Robbie Wine said although he knew there would be an offensive cold streak, he admitted he didn't think it would impact the whole team.

"We were tearing it up for a while and I guess inside I was waiting for the lull, but I didn't think it would be a team [lull]," coach Wine said. "I thought it would maybe be one or two guys to slow down."

In the Penn State baseball team's 4-3 loss to Kent State Wednesday night, the Nittany Lions were held scoreless for the final six innings.

For two of those innings, the Lions had their leadoff batter reach on a single but couldn't drive him in.

Penn State also had a rally in the ninth inning, as Ryan Boonie singled to right for a one-out single.

That prompted the Lions to bring in freshman Sean Deegan to pinch run.

Trying to move into scoring position as the game-tying run, Deegan took off for second base with Louie Picconi at the plate.

A quick throw by Kent State catcher David Lyon gunned down Deegan, who was looking for his first career stolen base.

Picconi then ended the night by striking out looking.

The ninth inning capped off a night where the Lions outhit the Golden Flashes, 9-8, but were unable to come up with the clutch hit late in the game.

Regardless, Penn State remains optimistic.

"We've been hot all this year with our bats," Jordan Steranka said. "We knew it was going to catch up once in a while -- the cold bats.

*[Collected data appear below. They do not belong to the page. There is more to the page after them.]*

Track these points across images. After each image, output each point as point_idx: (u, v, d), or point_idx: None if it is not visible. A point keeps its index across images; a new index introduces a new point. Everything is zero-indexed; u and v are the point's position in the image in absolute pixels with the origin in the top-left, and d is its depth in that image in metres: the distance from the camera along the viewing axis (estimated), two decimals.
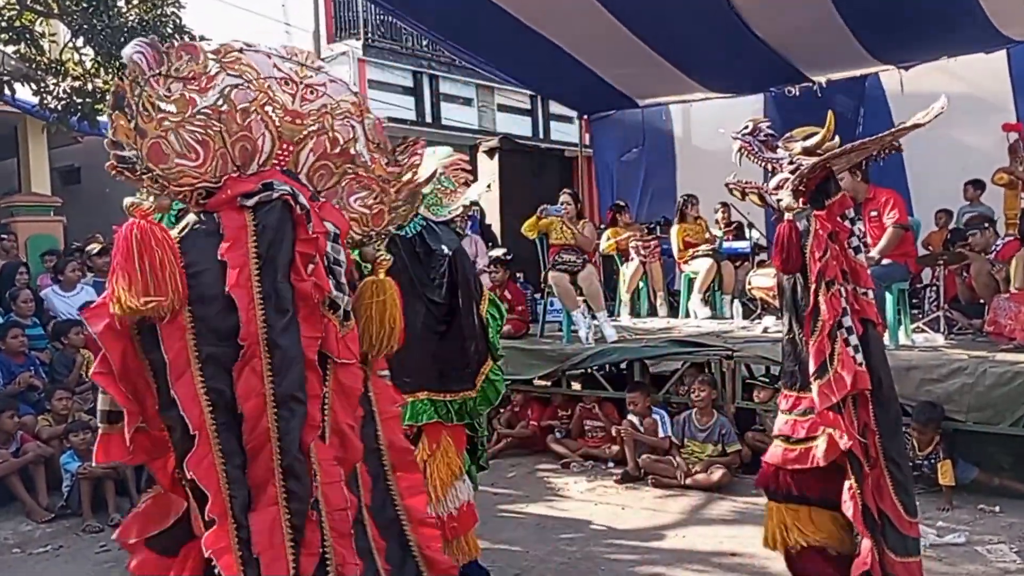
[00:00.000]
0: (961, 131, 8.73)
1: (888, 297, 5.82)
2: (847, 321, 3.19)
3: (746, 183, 3.88)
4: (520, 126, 16.47)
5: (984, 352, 5.35)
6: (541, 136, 16.90)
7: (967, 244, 6.83)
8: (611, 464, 6.11)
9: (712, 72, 9.37)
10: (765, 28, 8.10)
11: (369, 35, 14.44)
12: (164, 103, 2.14)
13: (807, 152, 3.41)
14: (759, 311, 7.53)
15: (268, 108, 2.23)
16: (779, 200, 3.47)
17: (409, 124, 14.54)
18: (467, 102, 16.03)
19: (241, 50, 2.22)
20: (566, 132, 17.71)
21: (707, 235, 8.20)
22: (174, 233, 2.14)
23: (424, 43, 14.87)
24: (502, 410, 7.02)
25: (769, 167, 3.60)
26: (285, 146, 2.27)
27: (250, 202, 2.15)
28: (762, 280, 7.38)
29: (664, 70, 9.20)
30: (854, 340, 3.17)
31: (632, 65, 9.22)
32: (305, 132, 2.29)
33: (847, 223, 3.35)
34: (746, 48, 8.44)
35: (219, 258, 2.10)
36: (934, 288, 7.13)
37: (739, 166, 3.71)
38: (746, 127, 3.65)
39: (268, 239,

But we don't think anything of it. We're going to take it one game at a time, one pitch at a time. We'll be back."

The Lions' strongest offensive threat for the game was senior Mike Deese. The left fielder went 3-for-4 in the game and drove in all three runs. He just missed a home run in the bottom of the third inning when he hit one off the wall in left-center field.

Despite the individual success, Deese said it gets "all erased" when the team loses.

The players said one of the reasons for the struggles at the plate was all the relievers Kent State used. Starting pitcher Ryan Mace was taken out of the game after he threw 49 pitches in three innings. The Golden Flashes then went with five pitchers for the last six innings.

Steranka said the Kent State bullpen was the best one he's seen since Texas.

But Wine also said one reason for the offensive problems is everything leveling out.

"The other side is the law of averages," Wine said. "I'm not worried about the offense. We have the guys capable of putting up some numbers over the course of a season. I guess going into Michigan we want our offense to be clicking on all cylinders. But it's impossible; I've never seen a guy or team continue a streak we were on the whole season. I'm not worried about it."